Elle exprime en outre l'espoir que l'enquête menée par le gouvernement royal sur les origines de l'émeute du 29 janvier de cette année mènera à plus de stabilité dans le pays. Je puis vous assurer que la Commission, en accord étroit avec les États membres, suivra attentivement l'évolution de la situation au Cambodge. La Commission s'inquiète en outre de la situation des médias dans ce pays. La liberté d'expression est sans doute autorisée dans la presse, mais les médias publics restent tout de même soumis à un lourd contrôle de la part du gouvernement.
La commission d'observateurs de l'Union européenne envoyée l'an dernier à l'occasion des élections municipales a déjà souligné cet aspect. La Commission l'a aussi abordé dans ses contacts avec les autorités cambodgiennes. Une mission préparatoire emmenée par la Commission, composée de représentants des États membres et d'experts électoraux, s'est rendue au Cambodge du 27 janvier au 4 février. Les observations qu'elle en a ramenées doivent servir de base à une décision qui doit dire si - et comment - le processus électoral doit être soutenu et, surtout, si l'envoi d'une commission d'observateurs de l'UE aux élections du 27 juillet est judicieux, opportun et réalisable.
L'ensemble des interlocuteurs cambodgiens a souhaité un engagement de l'UE lors du processus électoral et émis le point de vue que la mission d'observateurs envoyée lors des élections municipales de l'an dernier a considérablement contribué à la naissance d'un climat de confiance et de transparence pendant la phase électorale. Sur la base des conclusions de la mission préparatoire, qui a souligné aussi bien les aspects positifs que les aspects préoccupants des préparatifs des élections, les États membres de l'UE se sont associés à la recommandation de la Commission d'envoyer une mission d'observateurs pour les prochaines élections. La Commission constate avec satisfaction que cette décision est partagée par le Parlement européen.
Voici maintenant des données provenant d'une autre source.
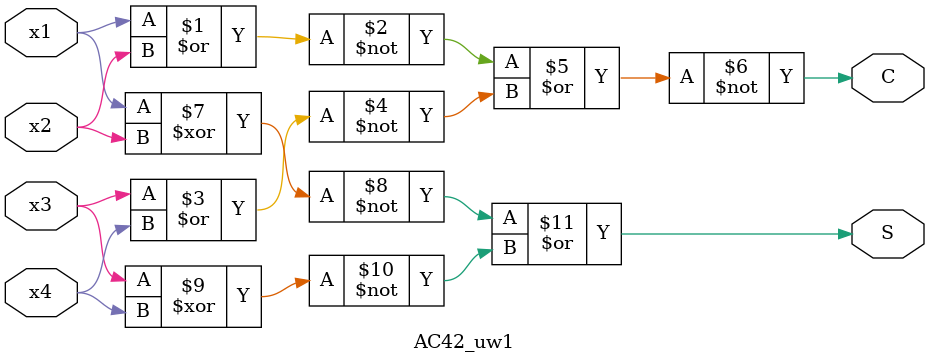
<source format=v>


`timescale 1ns/10ps

module AC42_uw1 (
    C,
    S,
    x1,
    x2,
    x3,
    x4
);


output C;
wire C;
output S;
wire S;
input x1;
input x2;
input x3;
input x4;





assign C = (~((~(x1 | x2)) | (~(x3 | x4))));
assign S = ((~(x1 ^ x2)) | (~(x3 ^ x4)));

endmodule

</source>
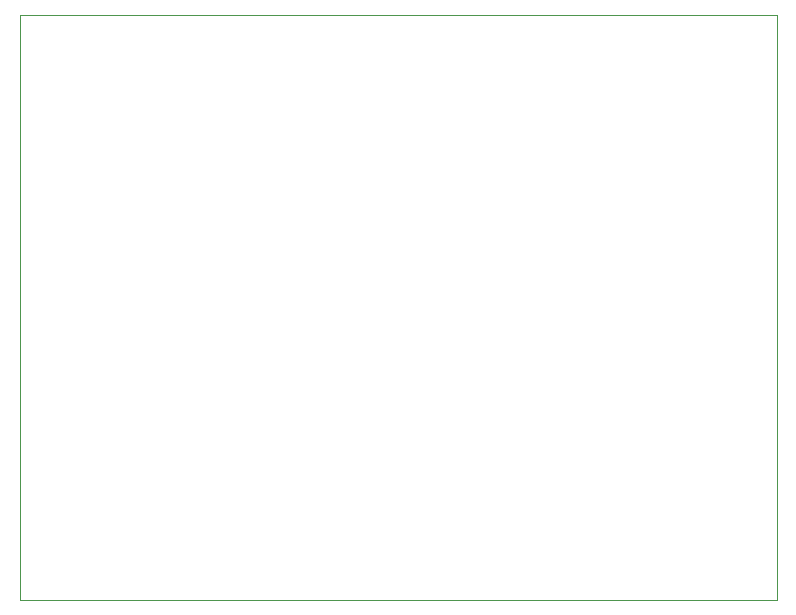
<source format=gbr>
G04 #@! TF.GenerationSoftware,KiCad,Pcbnew,7.0.2-0*
G04 #@! TF.CreationDate,2023-05-17T19:53:00+03:00*
G04 #@! TF.ProjectId,tubeTest,74756265-5465-4737-942e-6b696361645f,rev?*
G04 #@! TF.SameCoordinates,Original*
G04 #@! TF.FileFunction,Profile,NP*
%FSLAX46Y46*%
G04 Gerber Fmt 4.6, Leading zero omitted, Abs format (unit mm)*
G04 Created by KiCad (PCBNEW 7.0.2-0) date 2023-05-17 19:53:00*
%MOMM*%
%LPD*%
G01*
G04 APERTURE LIST*
G04 #@! TA.AperFunction,Profile*
%ADD10C,0.100000*%
G04 #@! TD*
G04 APERTURE END LIST*
D10*
X111125000Y-81280000D02*
X175260000Y-81280000D01*
X111125000Y-130810000D02*
X111125000Y-81280000D01*
X175260000Y-130810000D02*
X111125000Y-130810000D01*
X175260000Y-81280000D02*
X175260000Y-130810000D01*
M02*

</source>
J'en viens au problème des entraves posées à différentes associations chrétiennes. Selon le décret du 14 janvier relatif à la prévention de conflits entre les différentes communautés religieuses - je cite -, "l'ensemble des activités liées à la propagande et au prosélytisme religieux, ainsi que la diffusion de communications et de feuilles d'informations sont autorisées uniquement au sein des institutions religieuses".
L'autorisation de telles activités en public peut toutefois être obtenue auprès du ministère du culte et des affaires religieuses. Ces dispositions s'appliquent à toutes les associations religieuses, et pas uniquement aux chrétiens. Elles ont été introduites pour réduire le risque de conflits et de heurts à fond religieux. En l'absence d'une analyse juridique de fond, il apparaît que ce décret, tout comme les autres mesures adoptées jusqu'à présent par le ministère du culte et des affaires religieuses, ne constitue pas dans l'absolu une violation de la déclaration des droits de l'homme et de la constitution cambodgienne.
Le Président. - Je vous remercie, Monsieur le Commissaire.